◆ WHAT NEEDS TO BE DONE
Return every line of the records below word for word, leaving out the pictures.

=== Begin Enclosure ===

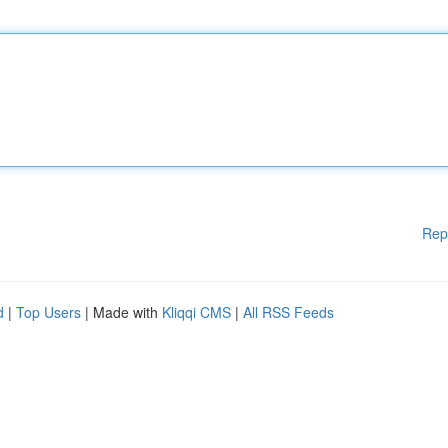
Rep
d
|
Top Users
| Made with
Kliqqi CMS
|
All RSS Feeds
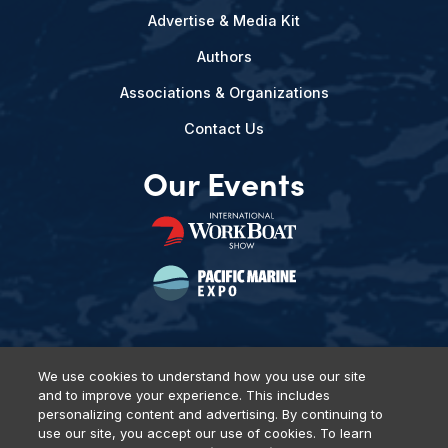
Advertise & Media Kit
Authors
Associations & Organizations
Contact Us
Our Events
We use cookies to understand how you use our site
and to improve your experience. This includes
Privacy Policy
DSAR Requests
Terms of Use
Locations
personalizing content and advertising. By continuing to
Events, Products & Services
use our site, you accept our use of cookies. To learn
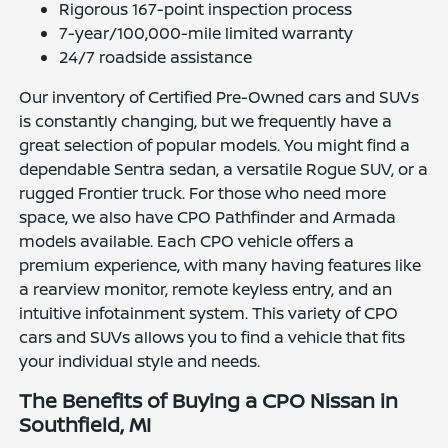
Rigorous 167-point inspection process
7-year/100,000-mile limited warranty
24/7 roadside assistance
Our inventory of Certified Pre-Owned cars and SUVs
is constantly changing, but we frequently have a
great selection of popular models. You might find a
dependable Sentra sedan, a versatile Rogue SUV, or a
rugged Frontier truck. For those who need more
space, we also have CPO Pathfinder and Armada
models available. Each CPO vehicle offers a
premium experience, with many having features like
a rearview monitor, remote keyless entry, and an
intuitive infotainment system. This variety of CPO
cars and SUVs allows you to find a vehicle that fits
your individual style and needs.
The Benefits of Buying a CPO Nissan in
Southfield, MI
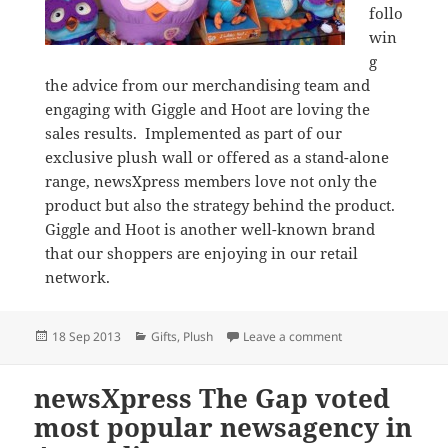
follo
win
g
the advice from our merchandising team and
engaging with Giggle and Hoot are loving the
sales results. Implemented as part of our
exclusive plush wall or offered as a stand-alone
range, newsXpress members love not only the
product but also the strategy behind the product.
Giggle and Hoot is another well-known brand
that our shoppers are enjoying in our retail
network.
Posted
Categories
on Giggle and Hoo
18 Sep 2013
Gifts
,
Plush
Leave a comment
on
newsXpress The Gap voted
most popular newsagency in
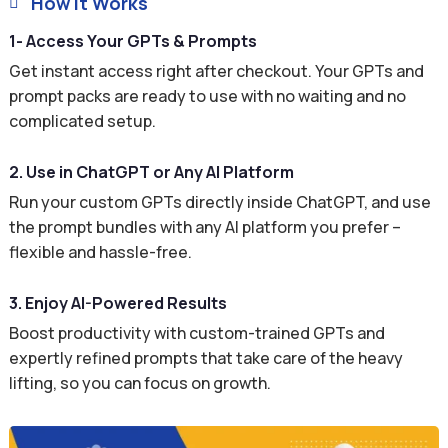
How It Works

1- Access Your GPTs & Prompts
Get instant access right after checkout. Your GPTs and
prompt packs are ready to use with no waiting and no
complicated setup.
2. Use in ChatGPT or Any AI Platform
Run your custom GPTs directly inside ChatGPT, and use
the prompt bundles with any AI platform you prefer –
flexible and hassle-free.
3. Enjoy AI-Powered Results
Boost productivity with custom-trained GPTs and
expertly refined prompts that take care of the heavy
lifting, so you can focus on growth.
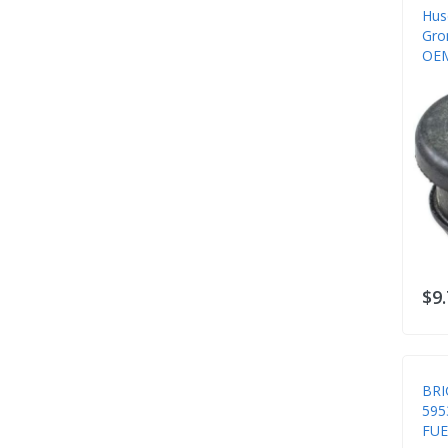
Hus
Gro
OEM
Sys
$9
BRI
595
FUE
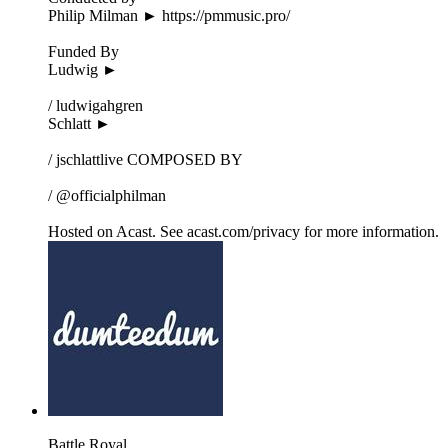
Philip Milman ► https://pmmusic.pro/
Funded By
Ludwig ►
/ ludwigahgren
Schlatt ►
/ jschlattlive COMPOSED BY
/ @officialphilman
Hosted on Acast. See acast.com/privacy for more information.
Battle Royal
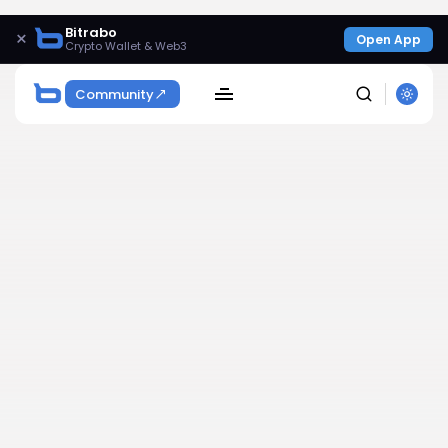
Bitrabo
×
Open App
Crypto Wallet & Web3
Community
SEARCH
Get Exclusive Access
Be the first to spot new listings, catch hidden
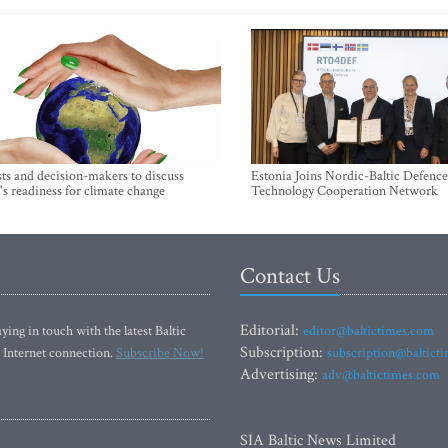
sts and decision-makers to discuss
Estonia Joins Nordic-Baltic Defence
's readiness for climate change
Technology Cooperation Network
Contact Us
Editorial:
ying in touch with the latest Baltic
editor@baltictimes.com
Subscription:
 Internet connection.
Subscribe Now!
subscription@baltict
Advertising:
adv@baltictimes.com
SIA Baltic News Limited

=== End Enclosure ===

◆ ANSWER BOX
Rep
d
|
Top Users
| Made with
Kliqqi CMS
|
All RSS Feeds
Advertise & Media Kit
Authors
Associations & Organizations
Contact Us
Our Events
We use cookies to understand how you use our site
and to improve your experience. This includes
Privacy Policy
DSAR Requests
Terms of Use
Locations
personalizing content and advertising. By continuing to
Events, Products & Services
use our site, you accept our use of cookies. To learn
Rigorous 167-point inspection process
7-year/100,000-mile limited warranty
24/7 roadside assistance
Our inventory of Certified Pre-Owned cars and SUVs
is constantly changing, but we frequently have a
great selection of popular models. You might find a
dependable Sentra sedan, a versatile Rogue SUV, or a
rugged Frontier truck. For those who need more
space, we also have CPO Pathfinder and Armada
models available. Each CPO vehicle offers a
premium experience, with many having features like
a rearview monitor, remote keyless entry, and an
intuitive infotainment system. This variety of CPO
cars and SUVs allows you to find a vehicle that fits
your individual style and needs.
The Benefits of Buying a CPO Nissan in
Southfield, MI
follo
win
g
the advice from our merchandising team and
engaging with Giggle and Hoot are loving the
sales results. Implemented as part of our
exclusive plush wall or offered as a stand-alone
range, newsXpress members love not only the
product but also the strategy behind the product.
Giggle and Hoot is another well-known brand
that our shoppers are enjoying in our retail
network.
Posted
Categories
on Giggle and Hoo
18 Sep 2013
Gifts
,
Plush
Leave a comment
on
newsXpress The Gap voted
most popular newsagency in
How It Works

1- Access Your GPTs & Prompts
Get instant access right after checkout. Your GPTs and
prompt packs are ready to use with no waiting and no
complicated setup.
2. Use in ChatGPT or Any AI Platform
Run your custom GPTs directly inside ChatGPT, and use
the prompt bundles with any AI platform you prefer –
flexible and hassle-free.
3. Enjoy AI-Powered Results
Boost productivity with custom-trained GPTs and
expertly refined prompts that take care of the heavy
lifting, so you can focus on growth.
Hus
Gro
OEM
Sys
$9
BRI
595
FUE
Philip Milman ► https://pmmusic.pro/
Funded By
Ludwig ►
/ ludwigahgren
Schlatt ►
/ jschlattlive COMPOSED BY
/ @officialphilman
Hosted on Acast. See acast.com/privacy for more information.
Battle Royal
Bitrabo
×
Open App
Crypto Wallet & Web3
Community
SEARCH
Get Exclusive Access
Be the first to spot new listings, catch hidden
sts and decision-makers to discuss
Estonia Joins Nordic-Baltic Defence
's readiness for climate change
Technology Cooperation Network
Contact Us
Editorial:
ying in touch with the latest Baltic
editor@baltictimes.com
Subscription:
 Internet connection.
Subscribe Now!
subscription@baltict
Advertising:
adv@baltictimes.com
SIA Baltic News Limited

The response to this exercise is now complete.